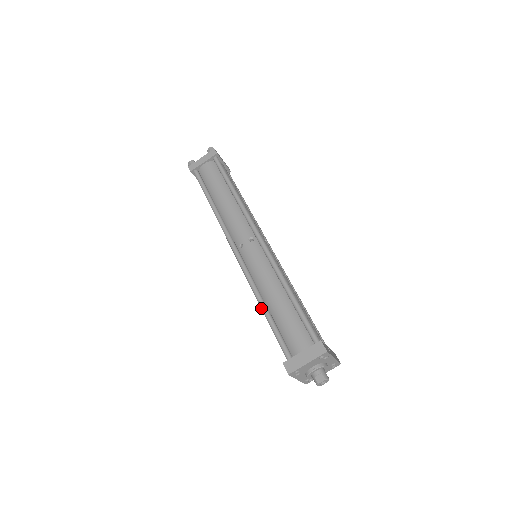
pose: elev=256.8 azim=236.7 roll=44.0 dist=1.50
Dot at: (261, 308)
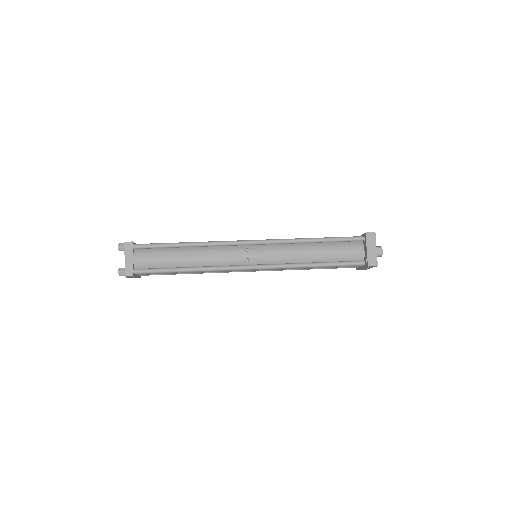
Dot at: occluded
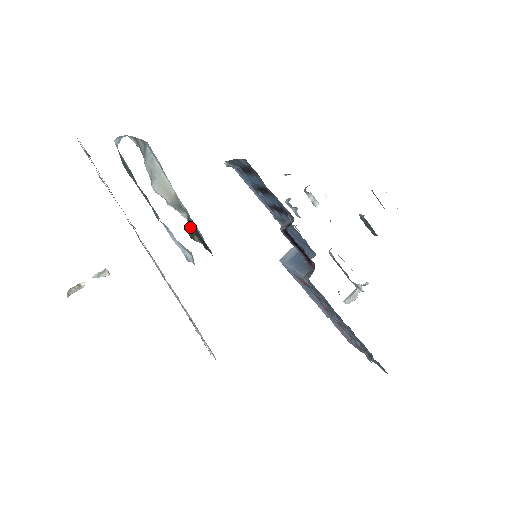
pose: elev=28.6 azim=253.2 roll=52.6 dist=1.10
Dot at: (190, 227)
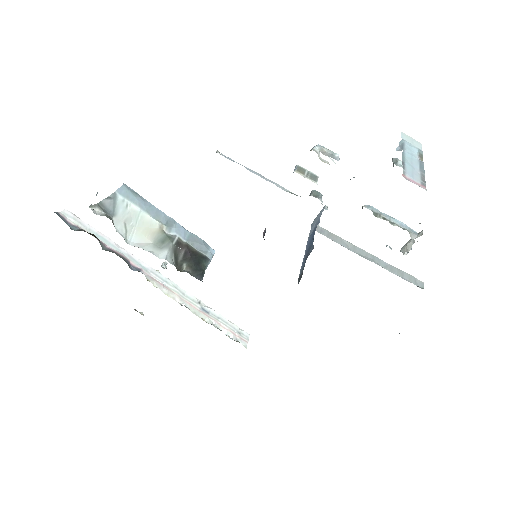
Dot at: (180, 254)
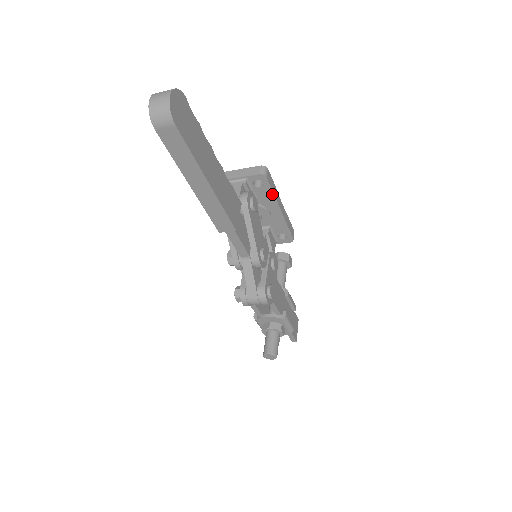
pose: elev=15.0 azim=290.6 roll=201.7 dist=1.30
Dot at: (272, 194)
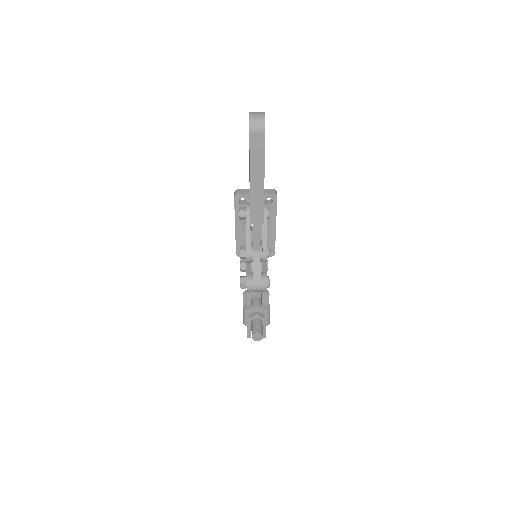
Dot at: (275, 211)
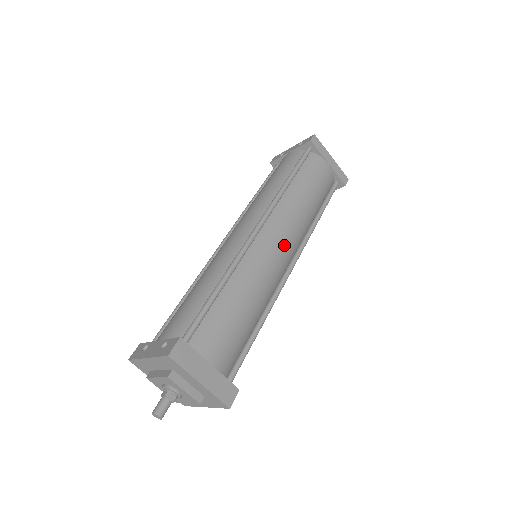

• [Objective]
Reproduce all of the data above word for word, omitting the pictures.

• [Solution for this exercise]
pose: elev=256.8 azim=236.7 roll=44.0 dist=1.50
Dot at: (261, 308)
Dot at: occluded
pose: elev=28.6 azim=253.2 roll=52.6 dist=1.10
Dot at: (190, 227)
Dot at: (180, 254)
pose: elev=15.0 azim=290.6 roll=201.7 dist=1.30
Dot at: (272, 194)
Dot at: (275, 211)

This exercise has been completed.